Dilek balonu denen bir b.k var, o moda oldu.
Yak gitsin. İşaret fişeği, yolla gitsin.
Gece beraber kaldığımız çocuklar anlatıyor ki çiçek çocuklardı cidden, muazzam insanlardı hepsi, beni de eklediler, buradan sevgi – saygı sunuyorum onlara. 1993 doğumlu birine saygı sunacağım aklımın ucundan geçmezdi fakat Haliç Üniversitesi Elektrik – Elektronik Mühendisliği okuyan Ozan; eleman cidden hak ediyor. 93’lüyüm dediği an lan dedim acaba 3 gündür uyumadım diye mi sohbet edebiliyorum bununla diye düşündüm. Sabaha kadar inanılmaz güzel sohbetler ettik. Limonata, kola içtik. Emre vardı yine aynı bölümden, keza o da muazzam çocuk.
Ne diyordum, dilek balonu. Ozan anlattı; elemana demişler ki; hocam, rüzgar da yok, atma parkın içinde. Ama dana dinlememiş, parkın içinden dilek balonu göndermiş. O da ağaca takılmış, yakmış ağacın dallarını. Az kalsın ağaç yanıyormuş, parkın Divan Otel çıkışına gidip bakın. E şimdi biz ne yapalım bu tiplere?

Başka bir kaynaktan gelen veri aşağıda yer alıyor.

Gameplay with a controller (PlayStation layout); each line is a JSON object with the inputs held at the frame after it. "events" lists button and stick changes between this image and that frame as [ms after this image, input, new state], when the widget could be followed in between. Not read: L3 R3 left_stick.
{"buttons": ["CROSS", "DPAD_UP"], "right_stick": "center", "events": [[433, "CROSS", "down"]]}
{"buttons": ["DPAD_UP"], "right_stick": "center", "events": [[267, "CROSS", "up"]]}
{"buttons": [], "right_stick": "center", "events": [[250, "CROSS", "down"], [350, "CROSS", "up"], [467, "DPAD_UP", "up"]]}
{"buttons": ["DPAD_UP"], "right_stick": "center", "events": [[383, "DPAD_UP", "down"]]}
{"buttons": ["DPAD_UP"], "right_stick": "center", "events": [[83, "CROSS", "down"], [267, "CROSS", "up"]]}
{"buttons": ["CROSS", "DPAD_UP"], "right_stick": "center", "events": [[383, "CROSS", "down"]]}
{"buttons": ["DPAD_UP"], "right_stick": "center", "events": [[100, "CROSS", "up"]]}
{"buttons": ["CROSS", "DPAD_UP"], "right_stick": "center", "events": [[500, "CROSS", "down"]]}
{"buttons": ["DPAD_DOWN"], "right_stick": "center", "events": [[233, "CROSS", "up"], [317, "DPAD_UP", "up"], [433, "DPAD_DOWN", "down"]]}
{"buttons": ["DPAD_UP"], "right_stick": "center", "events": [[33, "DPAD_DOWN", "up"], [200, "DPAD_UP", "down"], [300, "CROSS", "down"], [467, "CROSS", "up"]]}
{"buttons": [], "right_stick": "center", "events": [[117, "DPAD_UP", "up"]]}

Park düşüyor. Park işi sadece laylaya vurdu. Gece 2’den sonra zor yürüyor insanlar alkolden.
Hiç bir şey kazanmadığımız halde kazandık havalarına girdik.
İşin kötüsü kazandık havasından bile sıkıldık artık. O bile bitiyor.
Gezi düşüyor. Gezi bir tane bile olası bir istek belirtmeden dağılmak üzere.

İy şeyler yok mu?
Az da olsa var.
Bir kere dün gece beraber sabahladığımız bir arkadaşım var buradan, çok çok severim kendisini, yine kendisi belli etmek isterse kendini yazar. 6 – 7 kişilik bir grup çok güzel vakit geçirdik sabaha kadar.
Selçuk ve eşi var bir de.
Karşımda çadır kurmaya çalışıyorlardı. Gidip fener tutayım dedim, dedi abi ben çadır kurmasını da bilmiyorum. E dedim ben de bilmiyorum. Başladık uğraşmaya. Sonra yukarıda bahsettiğim Ozan geldi işte, 6 elimizle bir çadırı doğrulttuk. Süper insanlardı.

Taksim Point Hotel var.
Oteli aradım 1 – 2 saat önce, bir görevli adı aldım. Ardından farklı şehirlerde nazımın geçeceği arkadaşları aradım, o şehrin meşhur neyi varsa otelin personeline gönderdim. Kastamonu’dan çekme helva, İzmit’den pişmaniye, Afyon’dan kaymak, vs … arkadaşlarım o otelin personeline kargo yaptı.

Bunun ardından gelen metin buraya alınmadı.